Work required: Look through the listing below and report every line that contains "after".

========

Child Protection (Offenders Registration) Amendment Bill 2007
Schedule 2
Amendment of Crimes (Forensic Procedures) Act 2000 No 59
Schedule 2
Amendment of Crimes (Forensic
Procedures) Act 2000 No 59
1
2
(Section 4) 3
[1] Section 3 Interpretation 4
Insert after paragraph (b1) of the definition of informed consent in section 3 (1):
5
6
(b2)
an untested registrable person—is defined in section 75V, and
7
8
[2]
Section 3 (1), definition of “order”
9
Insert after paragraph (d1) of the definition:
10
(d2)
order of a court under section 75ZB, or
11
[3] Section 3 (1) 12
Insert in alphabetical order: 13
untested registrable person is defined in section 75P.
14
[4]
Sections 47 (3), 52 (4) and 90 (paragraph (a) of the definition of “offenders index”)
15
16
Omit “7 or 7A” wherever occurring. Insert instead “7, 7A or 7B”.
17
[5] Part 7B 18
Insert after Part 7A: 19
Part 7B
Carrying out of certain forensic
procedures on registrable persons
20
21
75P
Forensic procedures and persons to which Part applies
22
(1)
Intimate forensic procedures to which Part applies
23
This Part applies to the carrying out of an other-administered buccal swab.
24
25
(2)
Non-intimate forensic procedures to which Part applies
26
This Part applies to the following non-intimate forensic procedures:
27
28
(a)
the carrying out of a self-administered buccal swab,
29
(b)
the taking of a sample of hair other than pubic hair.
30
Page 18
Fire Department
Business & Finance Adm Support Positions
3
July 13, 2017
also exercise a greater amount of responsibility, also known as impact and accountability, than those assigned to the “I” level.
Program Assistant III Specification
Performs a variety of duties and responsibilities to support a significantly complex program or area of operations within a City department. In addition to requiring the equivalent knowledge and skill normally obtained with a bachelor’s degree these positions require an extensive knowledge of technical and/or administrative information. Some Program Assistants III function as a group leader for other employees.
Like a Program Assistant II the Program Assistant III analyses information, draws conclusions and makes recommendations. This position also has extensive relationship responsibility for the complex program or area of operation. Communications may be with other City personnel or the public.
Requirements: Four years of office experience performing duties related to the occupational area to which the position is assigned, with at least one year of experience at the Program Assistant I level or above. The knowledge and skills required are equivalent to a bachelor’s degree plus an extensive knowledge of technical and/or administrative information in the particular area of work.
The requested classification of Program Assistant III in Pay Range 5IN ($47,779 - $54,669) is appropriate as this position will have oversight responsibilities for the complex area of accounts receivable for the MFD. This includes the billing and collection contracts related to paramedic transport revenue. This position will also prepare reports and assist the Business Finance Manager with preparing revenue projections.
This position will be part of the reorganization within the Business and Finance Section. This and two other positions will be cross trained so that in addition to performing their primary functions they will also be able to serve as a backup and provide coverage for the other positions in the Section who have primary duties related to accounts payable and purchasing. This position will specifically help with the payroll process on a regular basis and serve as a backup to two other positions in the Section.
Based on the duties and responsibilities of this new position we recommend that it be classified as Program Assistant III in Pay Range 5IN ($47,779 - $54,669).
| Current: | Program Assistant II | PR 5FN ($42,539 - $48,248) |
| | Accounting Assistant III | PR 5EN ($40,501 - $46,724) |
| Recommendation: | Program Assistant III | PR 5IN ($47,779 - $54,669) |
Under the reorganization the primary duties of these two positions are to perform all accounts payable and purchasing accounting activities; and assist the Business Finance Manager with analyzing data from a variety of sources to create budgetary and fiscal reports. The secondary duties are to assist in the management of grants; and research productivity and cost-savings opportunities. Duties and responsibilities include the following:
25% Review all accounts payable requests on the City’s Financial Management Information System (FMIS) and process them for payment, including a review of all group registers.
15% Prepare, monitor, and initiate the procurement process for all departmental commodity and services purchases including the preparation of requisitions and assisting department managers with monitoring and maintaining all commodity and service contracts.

========

Result for this task:
Insert after paragraph (b1) of the definition of informed consent in section 3 (1):
Insert after paragraph (d1) of the definition:
Insert after Part 7A: 19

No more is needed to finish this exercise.